## Document text
________________
So, we'll go into actually an example of the results. But what I want to add to this is, if you follow this logic, and you say, "Okay, well, I have this model, and it can give me embeddings for images. And they're just this vector of size 4,000 that I can just throw in a database and then used to index,” then all you need to know to find similar images, is just do proximity search. I'm going to give you a new image. I give you this input image of this picture I took, you get this vector for this image and then you find the nearest vectors in your database. And that's actually a pretty common problem, of finding the five most similar vectors amongst millions. And there's a lot of libraries that do this really well, and really fast.

So various companies use various things. So Spotify uses Annoy for this, which is open source. Flicker uses Lpq, there's also NMS Lib, which I would recommend. And basically, sometimes you approximate the queries to make them faster, but the idea being that these models scale extremely well. Because you can cache most of it ahead of time, and then just search for similar vectors.
________________
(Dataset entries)
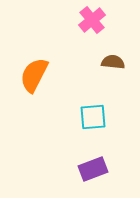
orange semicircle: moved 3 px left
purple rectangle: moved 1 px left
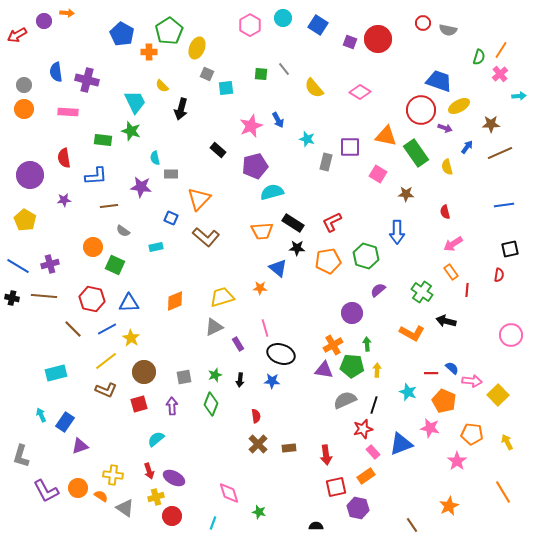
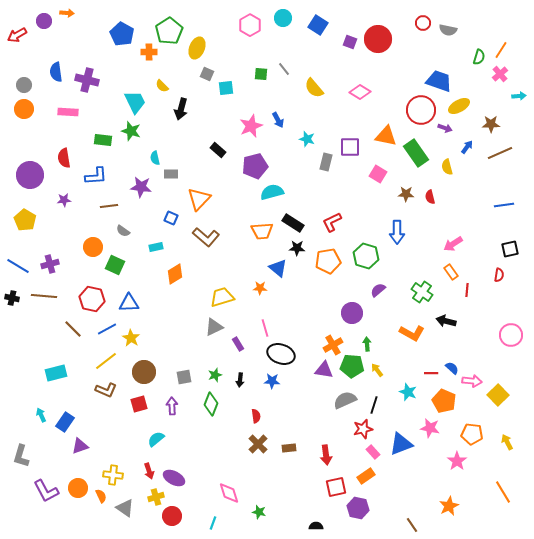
red semicircle at (445, 212): moved 15 px left, 15 px up
orange diamond at (175, 301): moved 27 px up; rotated 10 degrees counterclockwise
yellow arrow at (377, 370): rotated 40 degrees counterclockwise
orange semicircle at (101, 496): rotated 32 degrees clockwise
________________
## Task set
1/ In the passage on image embeddings, which library does Spotify use to find similar vectors?
2/ Rewrite the records with "semicircle" switched to "half-disc" wherever it occurs, keeping everything else the same. Leave the pictures out of the answer.
The passage and the records are unrelated to each other.

## Responses to the tasks
1/ Annoy

2/
orange half-disc: moved 3 px left
purple rectangle: moved 1 px left
red half-disc at (445, 212): moved 15 px left, 15 px up
orange diamond at (175, 301): moved 27 px up; rotated 10 degrees counterclockwise
yellow arrow at (377, 370): rotated 40 degrees counterclockwise
orange half-disc at (101, 496): rotated 32 degrees clockwise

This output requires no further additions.